§ Given text
= Beginning of Section =

Friday 27 January 2023

Nordkapp - the North Cape

I think it's safe to say today didn't quite go as planned.

First off, Nikki wasn't feeling too good. Perhaps a bit of dodgy sushi yesterday, but whatever it was she didn't fancy the trip North, so I got suited and booted and set off on my own, arriving on the pier early enough to grab a seat on Bus #1. Oh, I thought I'd been so clever...

Until this point, where a snow plow barrelling along in the opposite direction forced Bus #1 to pull over to the right to let him pass, causing his rear wheels to leave the road and bury themselves in the soft snow of the verge.

A bit of reversing, another try to drive off, a metre or two of buttock-clenching backsliding, and the driver confirmed we were stuck. "Don't worry. I will try to fit the chains, and if that doesn't work, the snow plow will come and pull us out."

Fitting the chains and trying again resulted in a deeper rut. Here is a photo taken inside the bus "with a level horizon for reference" as our resident astronomer, who also happened to be on Bus 1, put it.

= End of Section =

§ Information given
= Beginning of Section =

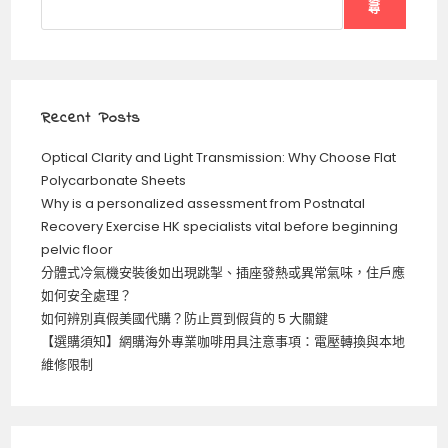
尋
Recent Posts
Optical Clarity and Light Transmission: Why Choose Flat
Polycarbonate Sheets
Why is a personalized assessment from Postnatal
Recovery Exercise HK specialists vital before beginning
pelvic floor
分體式冷氣機安裝後如出現跳掣、插座發熱或異常氣味，住戶應
如何安全處理？
如何辨別真假美國代購？防止買到假貨的 5 大關鍵
【選購須知】網購海外專業咖啡用具注意事項：電壓轉換與本地
維修限制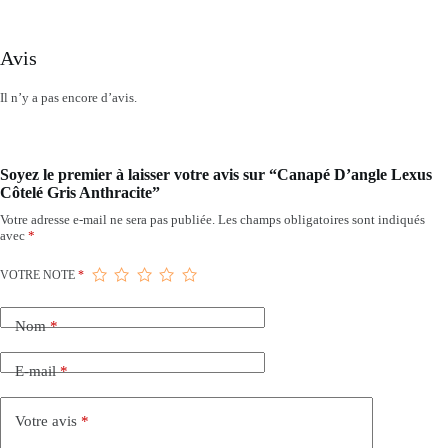
Avis
Il n’y a pas encore d’avis.
Soyez le premier à laisser votre avis sur “Canapé D’angle Lexus
Côtelé Gris Anthracite”
Votre adresse e-mail ne sera pas publiée.
Les champs obligatoires sont indiqués
avec
*
VOTRE NOTE
*
Nom
*
E-mail
*
Votre avis
*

= End of Section =

§ Task statement
Copy word for word the part of the North Cape account starting at "Nordkapp - the" and ending at "of the verge.".

§ Your solution
Nordkapp - the North Cape

I think it's safe to say today didn't quite go as planned.

First off, Nikki wasn't feeling too good. Perhaps a bit of dodgy sushi yesterday, but whatever it was she didn't fancy the trip North, so I got suited and booted and set off on my own, arriving on the pier early enough to grab a seat on Bus #1. Oh, I thought I'd been so clever...

Until this point, where a snow plow barrelling along in the opposite direction forced Bus #1 to pull over to the right to let him pass, causing his rear wheels to leave the road and bury themselves in the soft snow of the verge.